§ **Source passage**
CURWOOD: Scientists have found yet another place where there may be life beyond Earth. New data shows that one of Saturn’s moons has water--one of the essential elements of life--spewing from its surface.

And with me now is Neil deGrasse Tyson. Dr. Tyson heads New York's Hayden Planetarium, and is a regular contributor to our program. Welcome back to Living on Earth, Neil.

TYSON: Pleasure to be back, thanks.

CURWOOD: And it’s good to have you here. Hey, let’s talk about these new findings on one of Saturn’s moons. This moon is called Enceladus, and the information came from the Cassini spacecraft. What exactly did it find?

TYSON: Well, it found evidence of a plume rising up from the surface of this moon of Saturn. Saturn is far enough away so that anything out there is just frozen, and this moon is duly frozen on its surface. But then you have this plume rising up from a frozen surface, and that raised some eyebrows. And if you look at other auxiliary data you’re left with no other conclusion than that you have this pool of water under pressure beneath this frozen surface; and if you build up enough pressure, and you have the heating from Saturn, you can evaporate some of that water, and it’ll punch through and make a geyser just like what you have at Yellowstone National Park. Except these geysers are ice geysers rather than hot water geysers.

CURWOOD: What’s heating it up?

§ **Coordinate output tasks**
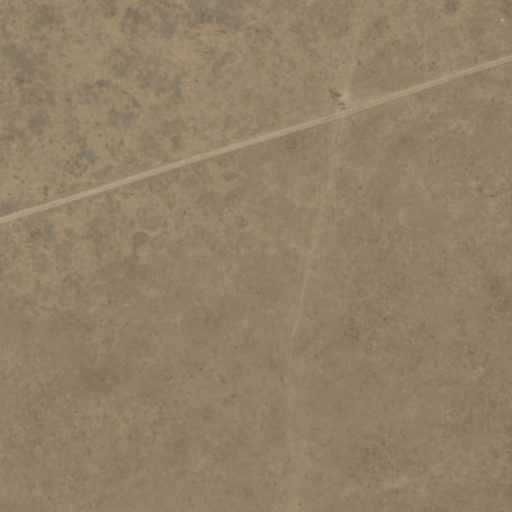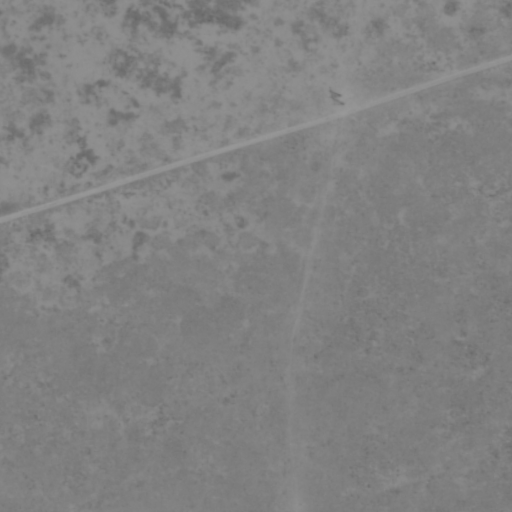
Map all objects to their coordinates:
power tower: (342, 99)
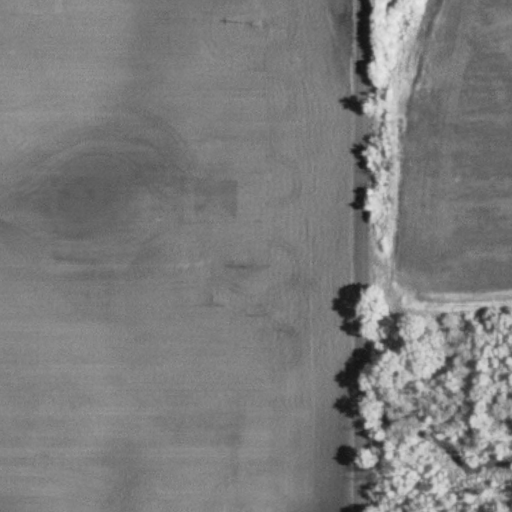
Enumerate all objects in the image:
road: (358, 256)
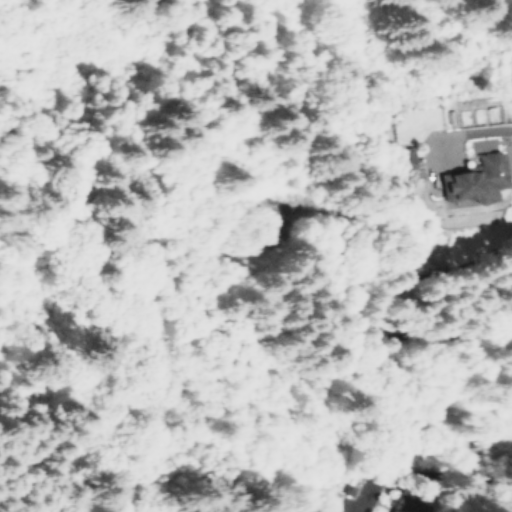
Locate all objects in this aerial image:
building: (405, 157)
building: (470, 179)
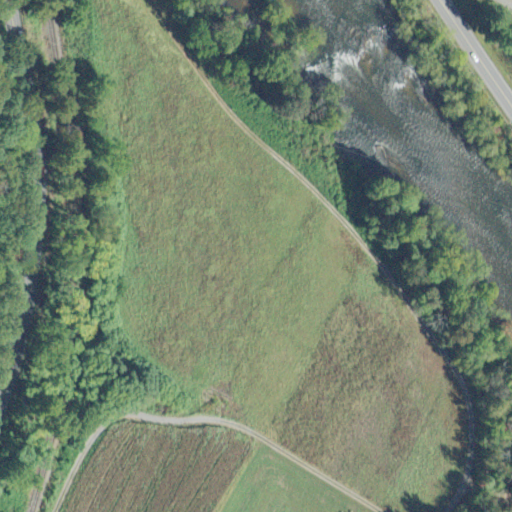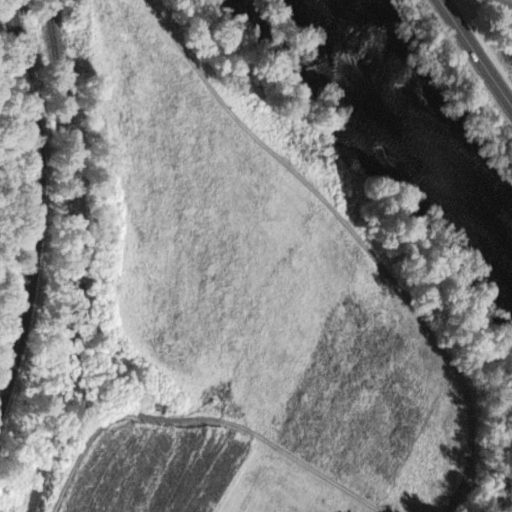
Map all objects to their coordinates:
road: (477, 51)
river: (428, 124)
road: (38, 203)
railway: (76, 257)
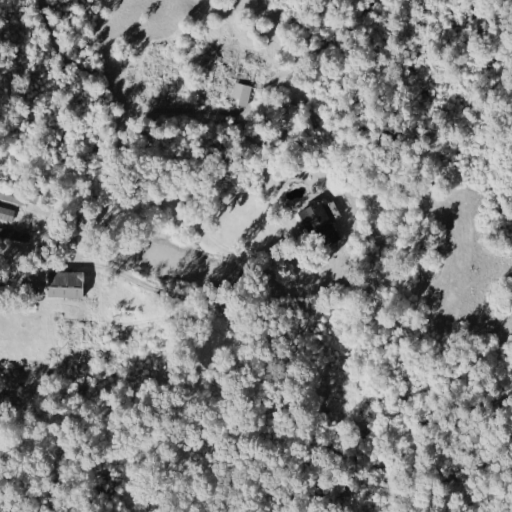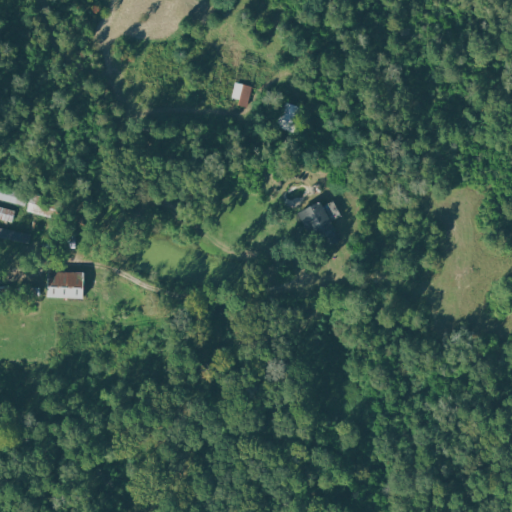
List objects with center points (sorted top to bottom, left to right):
building: (244, 94)
building: (288, 116)
building: (13, 195)
building: (315, 219)
building: (12, 226)
building: (64, 284)
road: (151, 286)
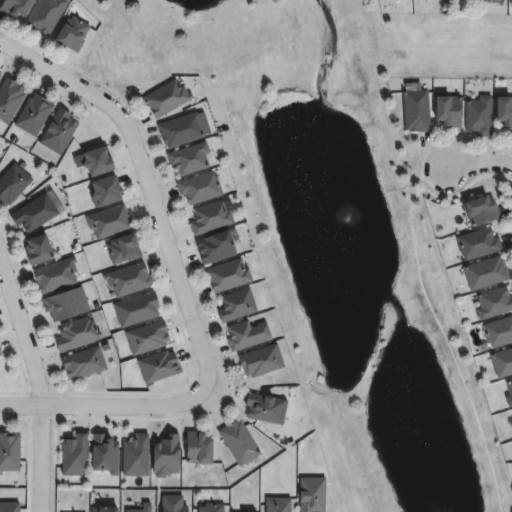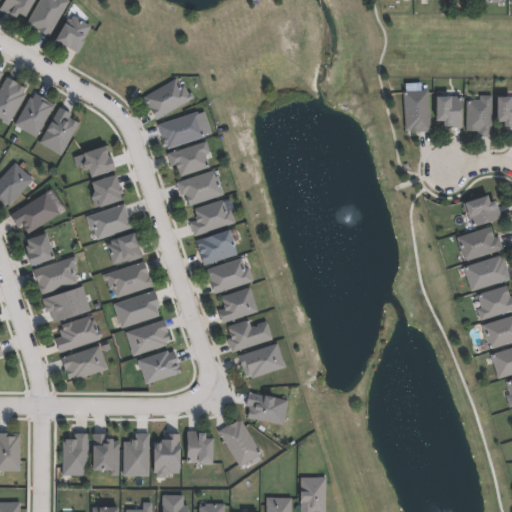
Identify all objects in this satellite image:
building: (0, 1)
building: (490, 1)
building: (491, 1)
building: (510, 2)
building: (510, 2)
building: (15, 7)
building: (21, 8)
building: (45, 15)
building: (49, 16)
building: (72, 33)
building: (76, 35)
building: (1, 75)
road: (382, 91)
building: (10, 98)
building: (166, 98)
building: (169, 98)
building: (12, 99)
building: (415, 110)
building: (502, 110)
building: (414, 111)
building: (445, 111)
building: (447, 111)
building: (503, 111)
building: (33, 114)
building: (37, 115)
building: (477, 115)
building: (477, 116)
building: (180, 130)
building: (181, 130)
building: (58, 131)
building: (62, 131)
building: (0, 155)
building: (190, 158)
building: (189, 159)
building: (97, 160)
building: (97, 161)
road: (479, 165)
building: (12, 184)
building: (14, 185)
building: (106, 187)
building: (198, 188)
building: (200, 188)
building: (105, 190)
building: (35, 210)
building: (480, 210)
building: (478, 211)
building: (33, 213)
building: (210, 217)
building: (210, 217)
building: (105, 218)
building: (108, 222)
park: (329, 233)
building: (477, 243)
building: (34, 244)
building: (475, 244)
building: (120, 245)
building: (215, 245)
building: (214, 247)
building: (122, 248)
building: (37, 249)
building: (48, 270)
building: (225, 273)
building: (485, 273)
building: (484, 274)
building: (227, 275)
building: (55, 276)
building: (131, 279)
building: (126, 280)
road: (179, 283)
building: (234, 300)
building: (492, 302)
building: (492, 303)
building: (65, 304)
building: (67, 305)
building: (236, 305)
building: (136, 309)
building: (138, 310)
road: (201, 311)
building: (497, 331)
building: (497, 332)
building: (77, 333)
building: (246, 333)
building: (80, 335)
building: (245, 335)
building: (148, 337)
building: (151, 338)
building: (0, 355)
building: (259, 361)
building: (260, 361)
building: (501, 362)
building: (83, 363)
building: (86, 363)
building: (501, 363)
building: (158, 366)
building: (162, 367)
road: (36, 379)
building: (507, 391)
building: (508, 393)
road: (78, 394)
building: (264, 408)
building: (264, 409)
building: (238, 442)
building: (194, 443)
building: (237, 443)
building: (197, 447)
building: (9, 449)
building: (9, 451)
building: (73, 454)
building: (103, 454)
building: (103, 454)
building: (135, 455)
building: (135, 456)
building: (165, 456)
building: (77, 457)
building: (168, 457)
fountain: (437, 483)
building: (310, 494)
building: (311, 494)
building: (277, 504)
building: (8, 505)
building: (276, 505)
building: (9, 506)
building: (142, 507)
building: (173, 507)
building: (205, 507)
building: (104, 508)
building: (145, 508)
building: (210, 508)
building: (104, 509)
building: (176, 509)
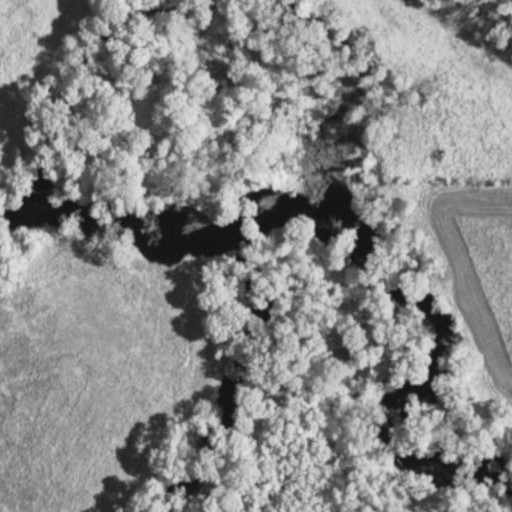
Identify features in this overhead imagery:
river: (288, 249)
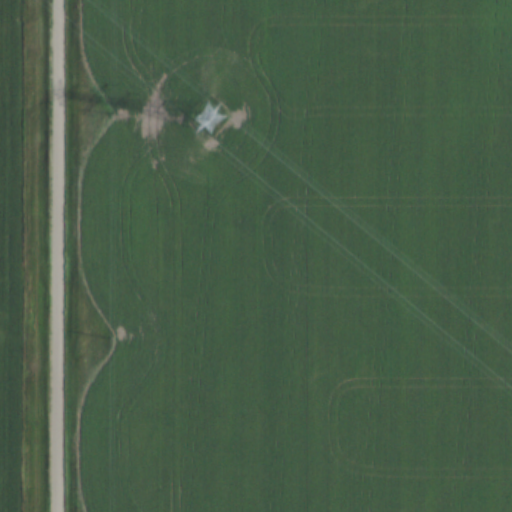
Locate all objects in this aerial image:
power tower: (217, 119)
road: (57, 256)
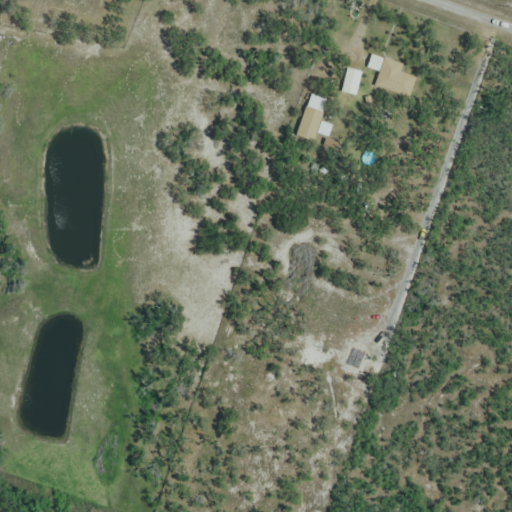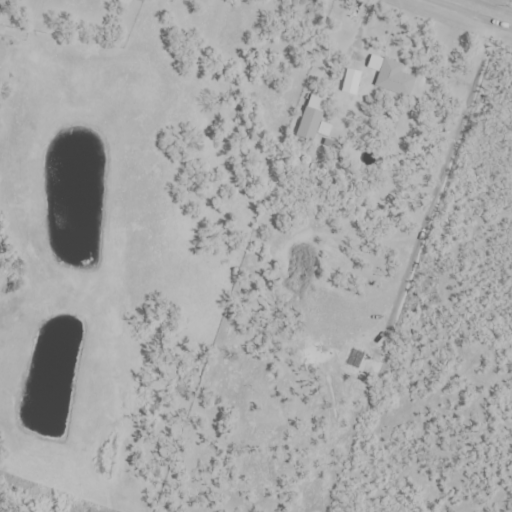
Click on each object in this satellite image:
road: (472, 14)
building: (392, 77)
building: (353, 82)
building: (312, 119)
building: (326, 128)
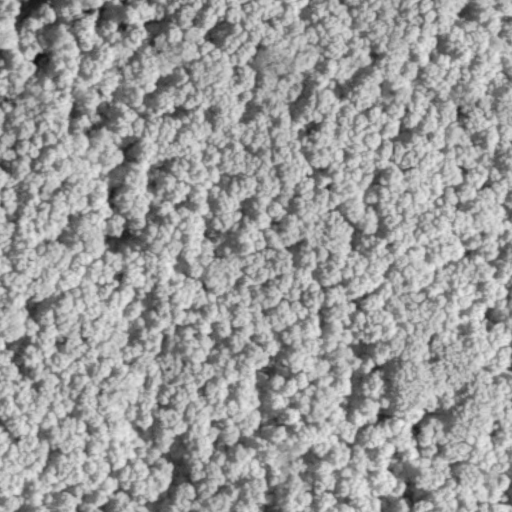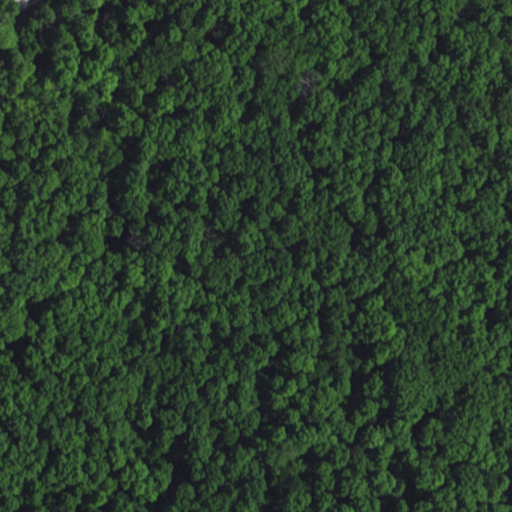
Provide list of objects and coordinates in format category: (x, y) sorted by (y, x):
crop: (16, 13)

§ **Work order 1**
Answer these questions from the Enceladus interview:
(a) Which spacecraft provided the information about Enceladus?
(b) What institution does Dr. Tyson head?
(c) How do the geysers on Enceladus differ from those at Yellowstone National Park?
§ **Work order 2**
Carry on the Enceladus interview from the point where it ends.

§ **Result 1**
(a) The Cassini spacecraft.
(b) New York's Hayden Planetarium.
(c) They are ice geysers rather than hot water geysers.

§ **Result 2**
TYSON: Well, there’s several heating sources in the Saturn system. There’s a radiation field. There’s also the tidal forces of Saturn on the moon; they actually have a way of stressing the solid planet, the way when you hit a racket ball the ball starts to get warm because you stressed it and it punched back into shape. When you do that with a solid body you end up heating up the body, and what might have been frozen down beneath the surface begins to liquefy, and that action can create interesting sort of geological features and geological behavior for these moons. And Enceladus is not the only moon that demonstrates this heating and consequences from it; there are moons of Jupiter that do this, as well. So, we were well-equipped to interpret what we saw.

CURWOOD: So now, how does this all relate to the question of life beyond Earth?

TYSON: That’s an excellent question because… I heard a comedian joke, why do we spend all this money looking for water when it’s just something that comes out of your kitchen faucet? (Laughs)

CURWOOD: (Laughs)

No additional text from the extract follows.